Am 1. Juni trat endlich ein langersehntes Entlastungspaket der Bundesregierung in Kraft: das 9-Euro-Ticket, welches der Bevölkerung ermöglicht, für insgesamt 27 Euro die nächsten drei Monate den öffentlichen Nahverkehr nutzen zu können.
Im Hinblick auf das lange Pfingstwochenende haben sich viele Bürgerinnen und Bürger daher auf ein paar ruhige Urlaubstage gefreut, warum nicht also gleich das Ticket benutzen und für einen Moment dem ganzen Alltagsstress entfliehen? Klingt doch nach einem guten Plan, oder?
Dem Touristenansturm nicht gewachsen
An Ruhe und Entspannung dachte sicherlich auch der ÖPNV, doch Fehlanzeige. Die Bahnhöfe platzen aus allen Nähten, überall Menschen, die am Gleis auf ihren Koffern sitzen und sehnsuchtsvoll auf ihren Zug warten. Doch da diese teilweise so überfüllt sind, heißt es hier oftmals, dass die Kapazitäten erreicht sind und man bitte auf den nächsten Zug warten müsse. Eine absolute Katastrophe für viele Urlauber, denn der nächste Zug ist auch meist schon komplett überfüllt und verspätet sich dazu oftmals noch. Wer hier aussteigen, umsteigen oder einfach nur einsteigen möchte, hat keine Chance. Tausende Menschen blockieren Bahnsteige und Aufgänge. Ein Durchkommen ist nicht möglich.
Immer wieder hört man zwischen den genervten Reisenden Kritik am System des deutschen Bahnnetzes und es stellt sich überall die Frage: warum hat man nicht vorher Maßnahmen ergriffen, um mit der Flut an Menschen umzugehen? Wieso fahren nicht mehr Züge? Hat die Regierung etwas theoretisch beschlossen, was praktisch nicht umsetzbar ist?
Unzufriedenheit mit dieser Lösung zeigt sich auch bei den Ländern. Diese beschweren sich bei der Regierung, auf den Kosten sitzen zu bleiben, da durch das günstige Ticket die Umsätze für den normalen Ticketverkauf einbrechen. Dazu kommen die hohen Preise für den Treibstoff, den Züge, Busse und Bahnen benötigen. Woher das Geld also nehmen?
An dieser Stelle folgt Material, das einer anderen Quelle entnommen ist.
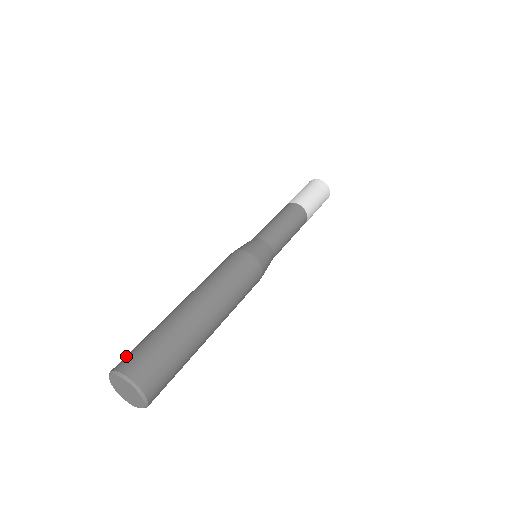
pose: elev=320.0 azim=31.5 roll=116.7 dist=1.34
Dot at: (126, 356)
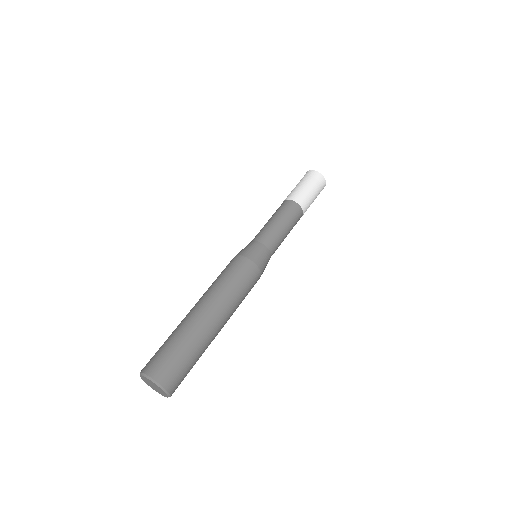
Dot at: (159, 363)
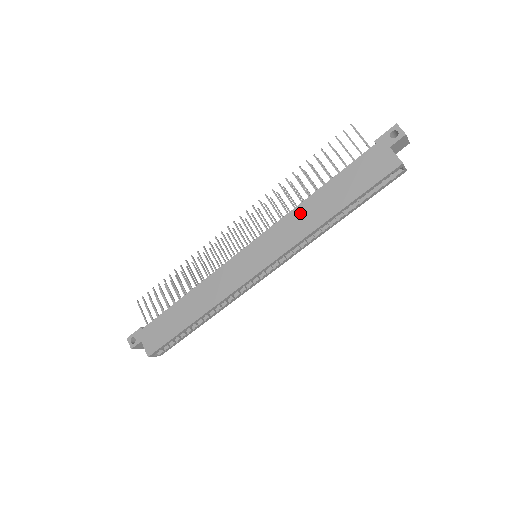
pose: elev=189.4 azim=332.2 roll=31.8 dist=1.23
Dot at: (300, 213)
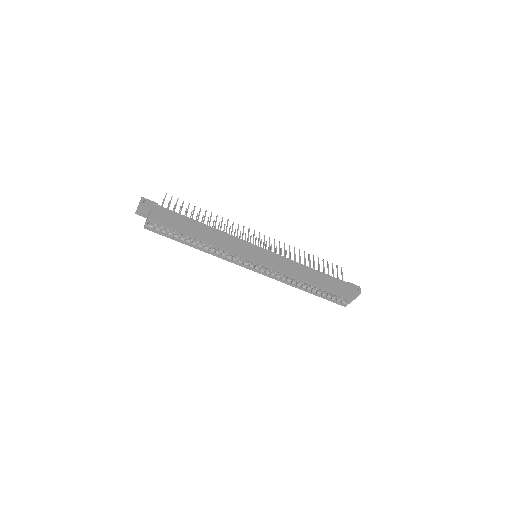
Dot at: (297, 266)
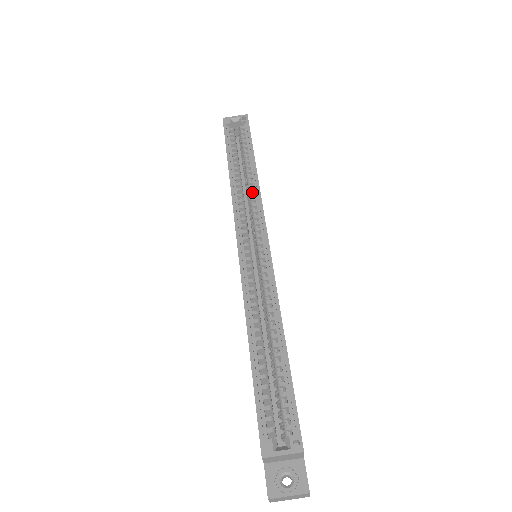
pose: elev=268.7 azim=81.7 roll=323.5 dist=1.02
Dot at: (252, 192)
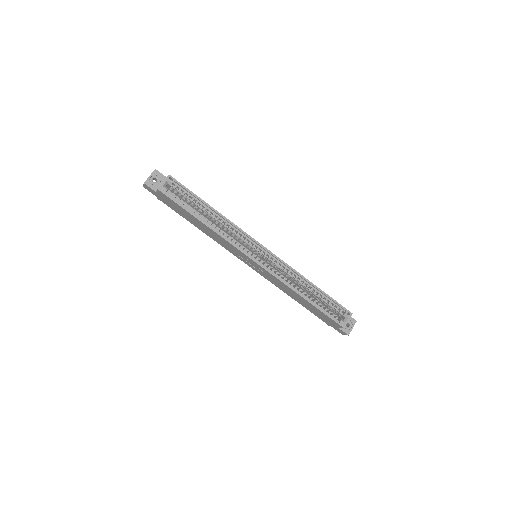
Dot at: (229, 227)
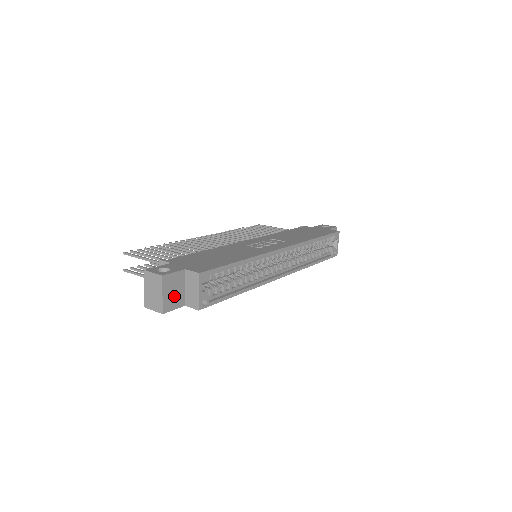
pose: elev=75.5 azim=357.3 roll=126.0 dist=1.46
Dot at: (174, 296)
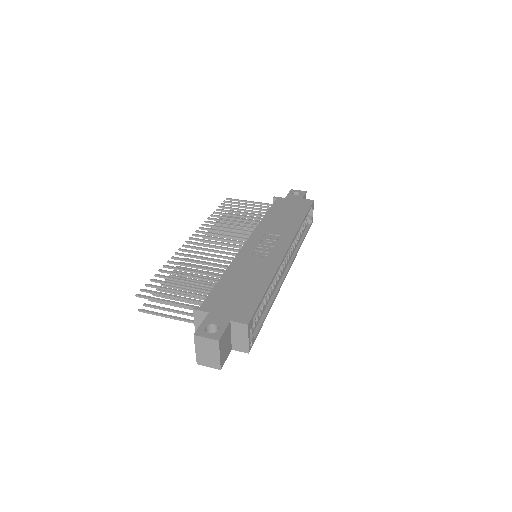
Dot at: (226, 349)
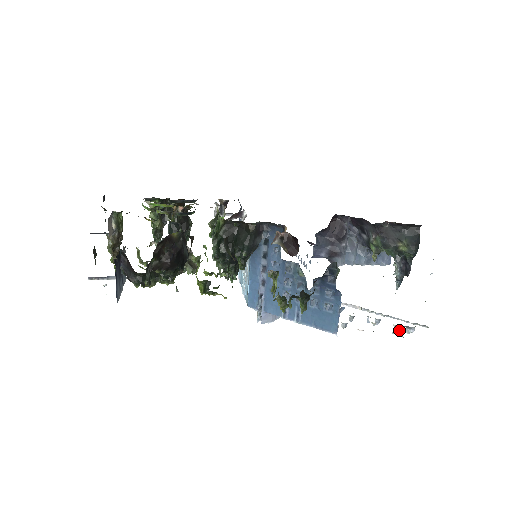
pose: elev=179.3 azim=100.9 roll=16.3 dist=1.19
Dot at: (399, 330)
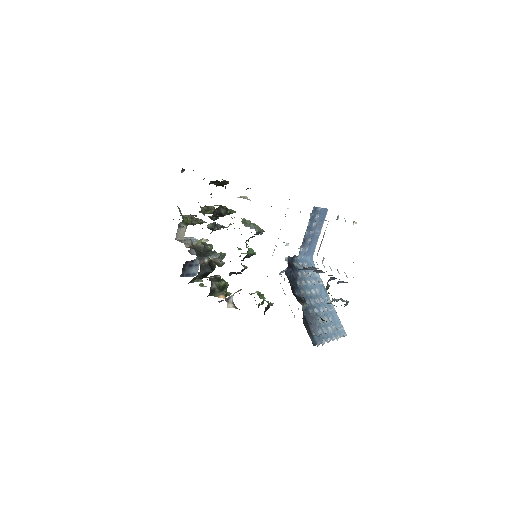
Dot at: occluded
Hohe Kosten für Treibstoff, Personalmangel, Unzufriedenheit und ein in den ländlichen Regionen schlecht ausgebautes Bahnnetz sind damit die perfekten Zutaten für ein Nahverkehr-Chaos.
Chaos auf Sylt
Wer es dann doch in den Zug geschafft hat und voller Vorfreude die Ankunft erwartet, wird mit weiteren Menschenmengen und Problemen konfrontiert. Besonders schlimm betroffen ist die Urlaubsinsel Sylt. Schon vor dem Inkrafttreten des 9-Euro-Tickets wurde eine Flutwelle an Menschen befürchtet, die das deutsche Traumurlaubsziel ins Chaos stürzen könnte. Doch mit einem solchen Ausmaß hat niemand gerechnet.
Sogenannte "Billigtouristen" stürmen die Insel und bringen die dort vorherrschende Ordnung durcheinander. Da, wo Alkohol eigentlich verboten ist und die Urlauberinnen und Urlauber einen ruhigen Platz zum Entspannen finden sollten, werden Mannschaften für das Trinkspiel "Flunky Ball" gebildet und nicht nur das: an den Sandstränden befindet sich plötzlich ein Lager aus Schlafsäcken und Bierkästen.
Ein Großteil der Urlauber scheint über die spontane Reiselust ihrer Mitmenschen nicht sonderlich erfreut zu sein, doch gegen alle Befürchtungen verlaufen die Nächte ruhig. Die örtliche Polizei spricht davon, dass es bis auf wenige Ruhestörungen keine Beschwerden oder Probleme gegeben hat.
Schuld sind nicht die Urlauber
Aber mal ganz ehrlich: Die Ursache für das Chaos ist ganz bestimmt nicht die plötzliche Reiselust der Bevölkerung, sondern Deutschlands Fehler, unvorbereitet auf den Touristenansturm zu sein. Also seid bitte nicht auf eure Mitmenschen sauer, die genauso Urlaub und Entspannung verdient haben wie ihr, sondern hinterfragt mal die Methoden der Deutschen Bahn. Da ist nämlich einiges ausbaufähig und ich meine hier nicht nur das ländliche Verkehrsnetz.